- [Work order]
Provide nothing except how many lines of the data contain the word "badge".

(Extracted data entries)
^^^^^^^^

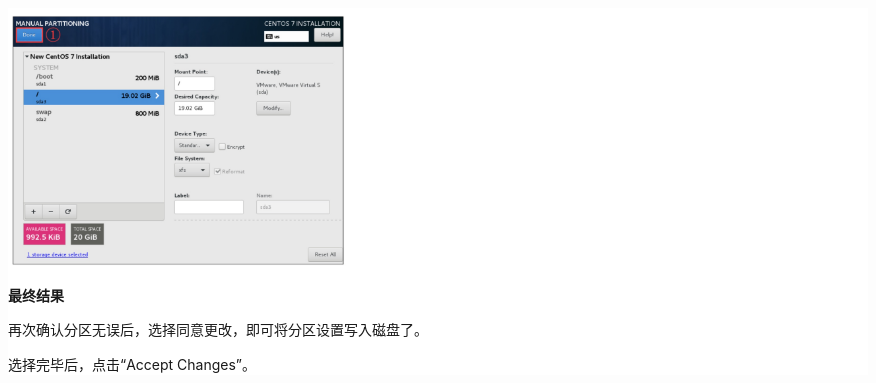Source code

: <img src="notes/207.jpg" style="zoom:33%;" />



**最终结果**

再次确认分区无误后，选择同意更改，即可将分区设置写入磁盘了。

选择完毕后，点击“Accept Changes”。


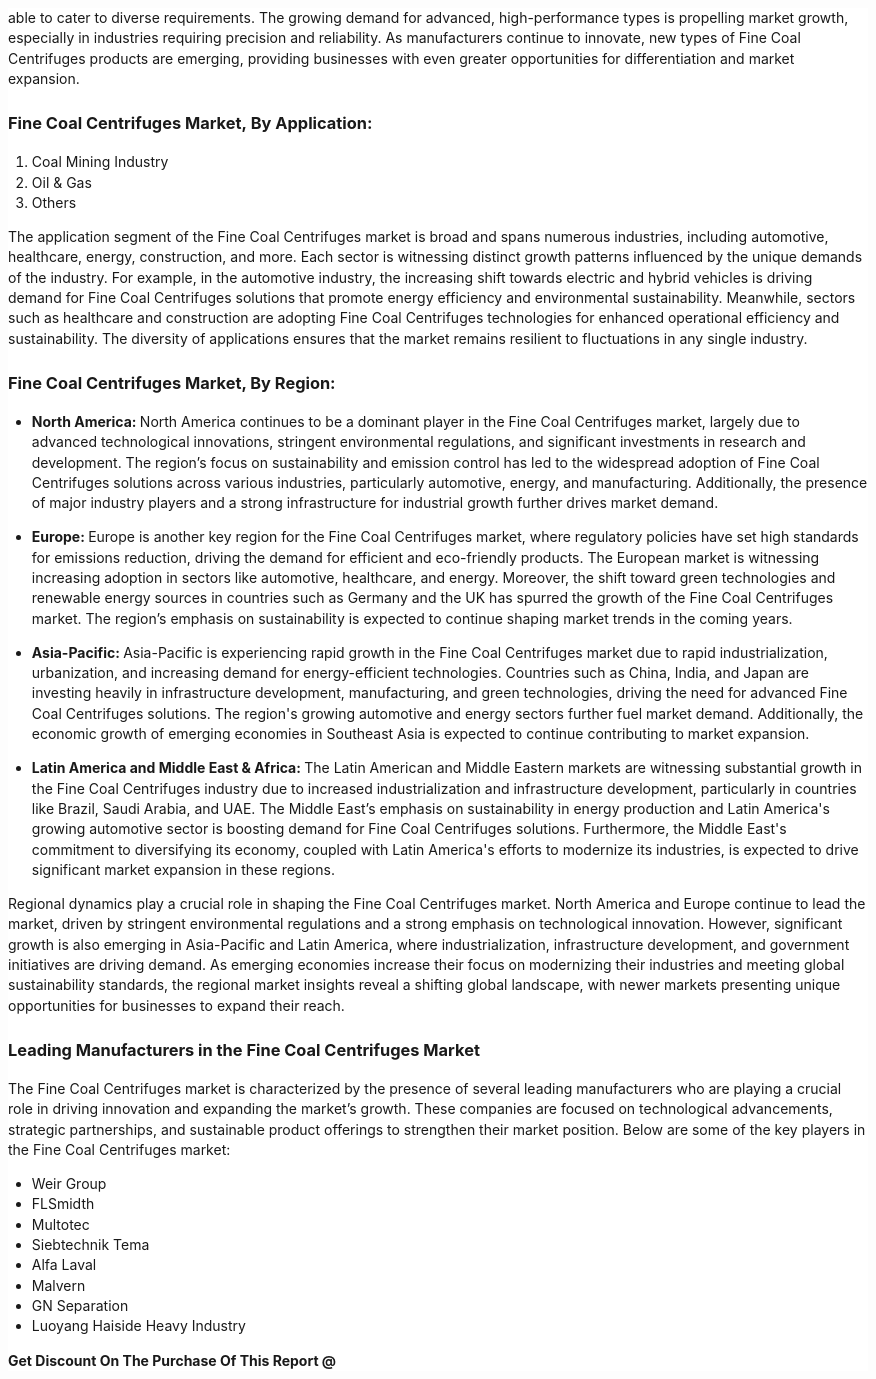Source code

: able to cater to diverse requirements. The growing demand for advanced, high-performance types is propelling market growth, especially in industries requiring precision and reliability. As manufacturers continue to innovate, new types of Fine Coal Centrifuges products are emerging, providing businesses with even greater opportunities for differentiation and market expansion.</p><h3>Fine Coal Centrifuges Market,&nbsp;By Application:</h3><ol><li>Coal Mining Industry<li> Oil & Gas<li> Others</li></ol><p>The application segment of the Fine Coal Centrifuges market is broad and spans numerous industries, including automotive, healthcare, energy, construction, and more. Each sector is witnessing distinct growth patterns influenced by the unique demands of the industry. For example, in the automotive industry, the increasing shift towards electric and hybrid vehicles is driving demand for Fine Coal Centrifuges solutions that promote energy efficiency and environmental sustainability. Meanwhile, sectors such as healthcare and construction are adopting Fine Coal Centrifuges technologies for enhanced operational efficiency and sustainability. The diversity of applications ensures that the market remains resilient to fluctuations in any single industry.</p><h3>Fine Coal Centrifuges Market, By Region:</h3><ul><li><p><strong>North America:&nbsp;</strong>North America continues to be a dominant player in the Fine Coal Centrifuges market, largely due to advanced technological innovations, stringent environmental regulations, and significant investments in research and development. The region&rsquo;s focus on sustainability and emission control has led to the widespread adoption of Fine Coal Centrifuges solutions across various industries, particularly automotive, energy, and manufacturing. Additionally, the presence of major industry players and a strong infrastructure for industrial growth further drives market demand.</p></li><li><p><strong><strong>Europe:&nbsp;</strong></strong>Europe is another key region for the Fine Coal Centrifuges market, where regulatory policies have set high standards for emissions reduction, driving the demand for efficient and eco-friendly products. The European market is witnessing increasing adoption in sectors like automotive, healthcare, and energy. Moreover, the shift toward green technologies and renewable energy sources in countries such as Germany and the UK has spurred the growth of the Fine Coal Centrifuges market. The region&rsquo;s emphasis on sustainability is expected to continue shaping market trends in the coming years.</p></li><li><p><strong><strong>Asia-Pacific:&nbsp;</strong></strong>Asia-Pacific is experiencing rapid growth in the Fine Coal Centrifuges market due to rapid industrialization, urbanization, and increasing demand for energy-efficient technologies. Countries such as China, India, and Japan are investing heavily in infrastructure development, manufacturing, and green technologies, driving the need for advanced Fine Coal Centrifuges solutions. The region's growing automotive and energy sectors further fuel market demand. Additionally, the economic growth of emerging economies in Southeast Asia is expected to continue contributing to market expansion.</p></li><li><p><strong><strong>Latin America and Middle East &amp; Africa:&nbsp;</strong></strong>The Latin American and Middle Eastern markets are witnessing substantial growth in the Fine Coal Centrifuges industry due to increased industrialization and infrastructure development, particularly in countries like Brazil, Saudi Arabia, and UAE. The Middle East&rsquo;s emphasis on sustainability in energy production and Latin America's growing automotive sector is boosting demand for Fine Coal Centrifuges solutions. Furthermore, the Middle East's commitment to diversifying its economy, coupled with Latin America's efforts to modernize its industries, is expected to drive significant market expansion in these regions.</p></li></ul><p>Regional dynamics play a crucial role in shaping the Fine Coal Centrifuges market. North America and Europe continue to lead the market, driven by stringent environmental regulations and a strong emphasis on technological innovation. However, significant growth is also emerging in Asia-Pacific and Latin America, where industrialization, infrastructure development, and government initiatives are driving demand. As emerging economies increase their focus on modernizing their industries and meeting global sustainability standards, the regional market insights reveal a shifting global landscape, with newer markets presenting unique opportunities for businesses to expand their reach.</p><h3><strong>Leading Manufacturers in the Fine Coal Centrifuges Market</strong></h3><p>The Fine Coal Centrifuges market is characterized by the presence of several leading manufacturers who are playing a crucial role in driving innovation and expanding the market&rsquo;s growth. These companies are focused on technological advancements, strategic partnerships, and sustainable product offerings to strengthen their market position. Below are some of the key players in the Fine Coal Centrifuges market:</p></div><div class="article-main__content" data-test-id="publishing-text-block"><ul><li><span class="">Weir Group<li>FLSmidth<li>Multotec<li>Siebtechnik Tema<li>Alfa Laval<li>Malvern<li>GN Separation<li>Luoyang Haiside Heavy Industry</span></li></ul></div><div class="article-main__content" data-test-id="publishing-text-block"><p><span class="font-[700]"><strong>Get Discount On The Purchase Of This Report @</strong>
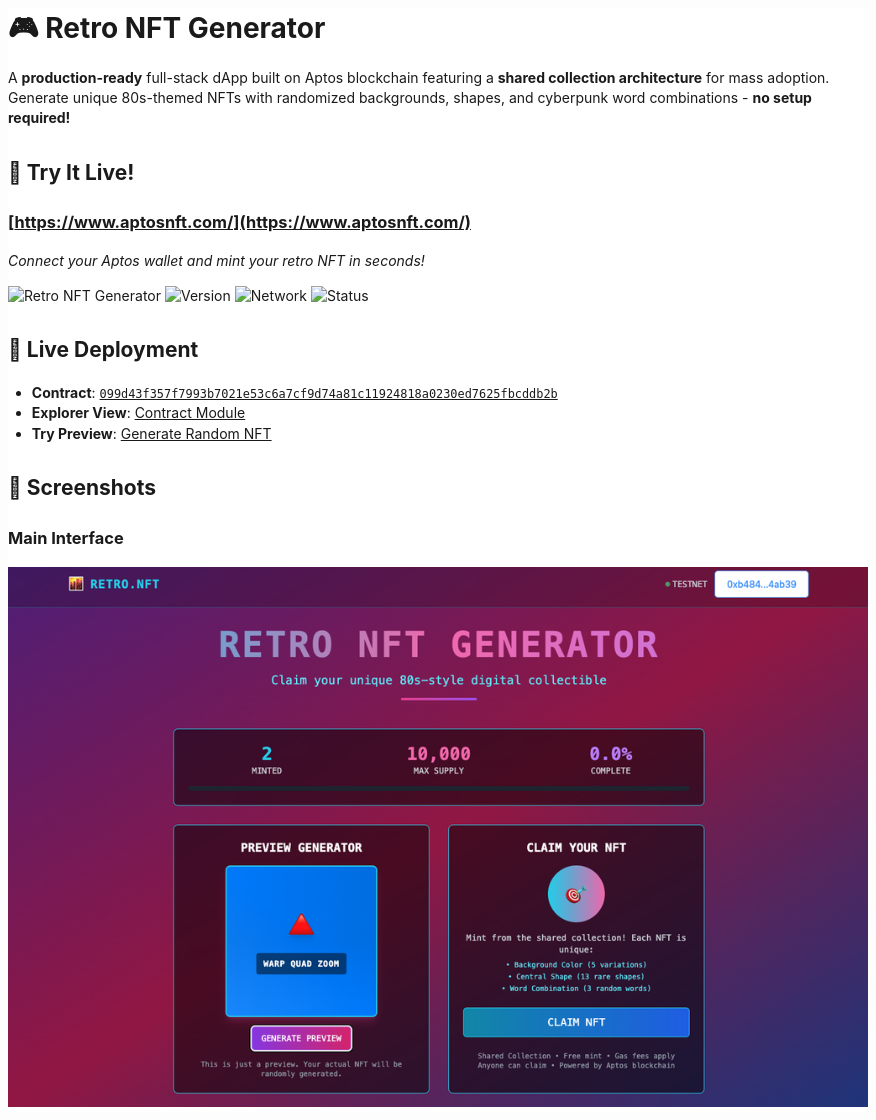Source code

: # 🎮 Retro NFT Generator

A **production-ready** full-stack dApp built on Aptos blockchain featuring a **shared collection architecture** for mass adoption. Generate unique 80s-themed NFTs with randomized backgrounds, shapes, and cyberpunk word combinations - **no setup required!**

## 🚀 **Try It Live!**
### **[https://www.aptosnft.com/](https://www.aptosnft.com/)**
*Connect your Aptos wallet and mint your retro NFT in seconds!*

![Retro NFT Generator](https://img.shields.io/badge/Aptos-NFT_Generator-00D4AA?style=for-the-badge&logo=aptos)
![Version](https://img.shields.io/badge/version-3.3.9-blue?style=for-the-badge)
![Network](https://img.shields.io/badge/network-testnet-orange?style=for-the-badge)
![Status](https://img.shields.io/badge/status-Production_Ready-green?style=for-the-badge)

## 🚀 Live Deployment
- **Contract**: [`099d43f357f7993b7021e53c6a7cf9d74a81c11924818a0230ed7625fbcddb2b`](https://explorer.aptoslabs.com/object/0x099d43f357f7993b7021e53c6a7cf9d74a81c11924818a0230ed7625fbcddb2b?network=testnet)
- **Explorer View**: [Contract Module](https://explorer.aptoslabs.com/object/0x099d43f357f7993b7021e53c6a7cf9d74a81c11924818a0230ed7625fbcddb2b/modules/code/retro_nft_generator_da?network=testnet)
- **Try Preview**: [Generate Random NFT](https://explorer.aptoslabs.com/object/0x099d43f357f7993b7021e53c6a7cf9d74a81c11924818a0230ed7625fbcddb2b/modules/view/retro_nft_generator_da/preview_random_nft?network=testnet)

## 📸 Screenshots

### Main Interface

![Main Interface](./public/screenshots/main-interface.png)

^^^^^^^^

- [Task answer]
4